_PAGE EXCERPT_

In Professor Schiff’s opinion, the reasons for not stopping NAs treatments are: first, though current data shows that for HBeAg-positive patients, once the HBV DNA is suppressed for an extended period of time and HBeAg seroconversion has been achieved, NAs can be stopped after an 6 months of consolidation and in over 80% of these patients, and the HBeAg seroconversion is stable for least one year. There is a lack of long term data supporting true durability and many of these patients continue to have detectable HBV DNA, albeit low viral levels. In addition, chronic HBeAg-negative hepatitis patients notoriously relapse when treatment is stopped even after years of HBV DNA negativity on therapy. Also, if the patient has underlying cirrhosis or is at high risk for hepatocellular carcinoma,NAs treatment cannot be stopped and those patients might need life-long therapy.

Besides, there are supportive reasons for long-term and even life-long NAs therapy. There is progress in NAs: more recently licensed drugs such as entecavir and tenofovir are very robust and the rate of evolving resistant mutations thus far is very low. Rapid attainment of HBV DNA negativity documented with sensitive assays is much less likely to result in clinically significant viral breakthrough among compliant patients. That makes long-term NAs therapy an available choice. Also, there are many examples of diseases that require long-term indefinite therapy, e.g. hypercholesterolemia, hypertension, and glucose intolerance. The primary limitation in long term antiviral therapy for HBV is cost. Long-term treatment is costly and fraught with compliance problems but the advantages of long-term treatment outweigh the risk of discontinuing therapy.

_EXTRACTED RECORDS_
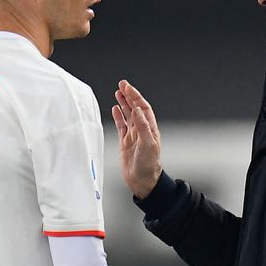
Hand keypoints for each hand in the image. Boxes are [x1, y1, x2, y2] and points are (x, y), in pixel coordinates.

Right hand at [111, 80, 161, 198]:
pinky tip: (115, 109)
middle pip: (135, 108)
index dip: (135, 96)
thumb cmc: (149, 165)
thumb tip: (137, 110)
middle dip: (129, 96)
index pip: (142, 107)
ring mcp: (133, 135)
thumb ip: (143, 126)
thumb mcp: (148, 145)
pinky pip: (121, 126)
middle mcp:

_AIM OF THE EXERCISE_
Please answer from the page excerpt on hepatitis B treatment: what does it name as the primary limitation of long-term antiviral therapy for HBV?

_RESULT OF THIS EXERCISE_
Cost.